Following the march, organizers inaccurately described us as “a hate group” and told us, the Vancouver Lesbian Collective and our woman allies, that we are not welcome to attend future dyke marches
Lesbian feminists at the Dyke March 2018
Dyke March Vancouver 2019
This was an especially hard year for the Vancouver Lesbian Collective (and lesbians in Vancouver). Leading up to the Vancouver Dyke March, the organizers misrepresented us by referring to us as “TERFs”, “SWERFs”, “fascists”, and a “counter-protestor presence”. Vancouver Dyke March organizers and the Coalition Against Trans Antagonism (CATA) organized a number of “community meetings” prior to the march aimed at strategizing about how to keep us and our allies out of the march.
Based on the hostility we experienced in 2018, we agreed that we would need a group larger than 50 lesbians and women allies for our security. After an evaluation of what we would need to do for our safety and security, we decided that making an effective lesbian feminist presence wasn’t possible at the Vancouver Dyke March.
DYKE MARCH VANCOUVER 2020
While the pandemic has brought a whole new set of challenges for lesbians and other women around the world, it opened new possibilities to reclaim the Vancouver Dyke March for lesbians. Obviously, we couldn’t hold a gathering or do a march.
Instead, we created an art installation of lesbians in McSpadden park in East Vancouver, the normal starting point of the Dyke March. We did this to claim the Dyke March as ours and for lesbians. Our installation featured pictures and names of over 50 lesbians activists past and present. We included our website in the display to increase our visibility to those who agree with us, want to support us, or join us.

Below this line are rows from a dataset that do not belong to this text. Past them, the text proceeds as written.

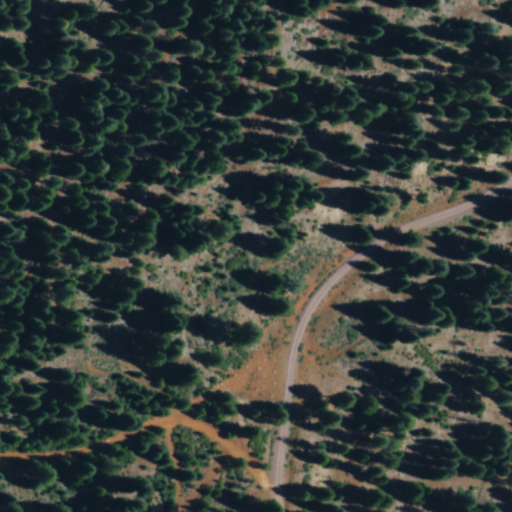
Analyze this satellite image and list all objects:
road: (334, 296)
road: (229, 427)
road: (154, 444)
road: (303, 500)
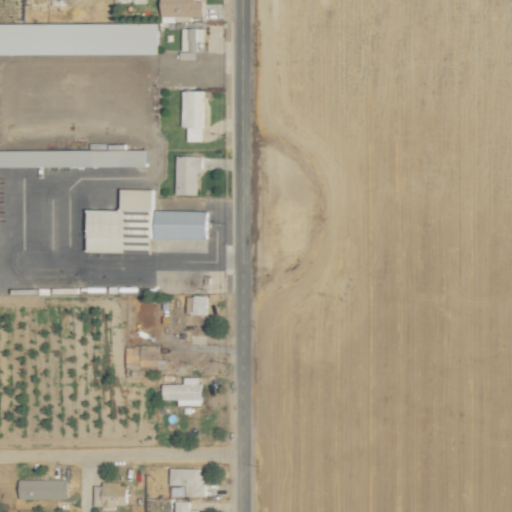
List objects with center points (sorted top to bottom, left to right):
building: (181, 7)
building: (192, 37)
building: (77, 78)
building: (193, 113)
building: (187, 173)
building: (123, 223)
building: (181, 223)
road: (237, 255)
crop: (399, 256)
building: (196, 304)
building: (183, 391)
road: (118, 453)
building: (188, 480)
road: (81, 483)
building: (42, 488)
building: (112, 493)
building: (183, 506)
building: (41, 511)
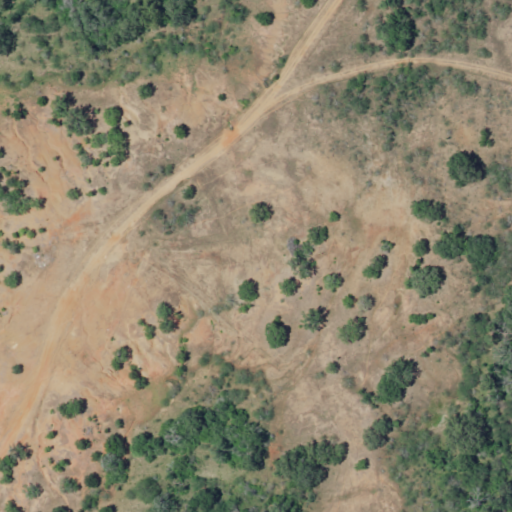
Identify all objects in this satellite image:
road: (130, 216)
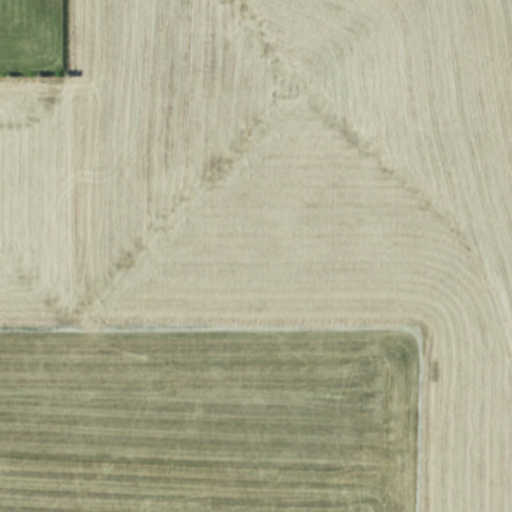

Over a week, the installation largely remained up along the park fence. The words Dyke March 2020 were removed quickly as was the name of our group, but not before we received several appreciative emails from lesbians who passed by. A few of the lesbian activists were also taken down, particularly those who are gender critical. However, the installation also received a lot of attention from many people passing by who likely hadn’t heard of many of the fantastic lesbians we featured. We made a video of our installation so that it can live on forever. Lesbians will never be erased!
Virtual Dyke march 2020
Lesbians from Vancouver and beyond joined the our virtual Dyke March. Together, even while we are at least 6 feet apart!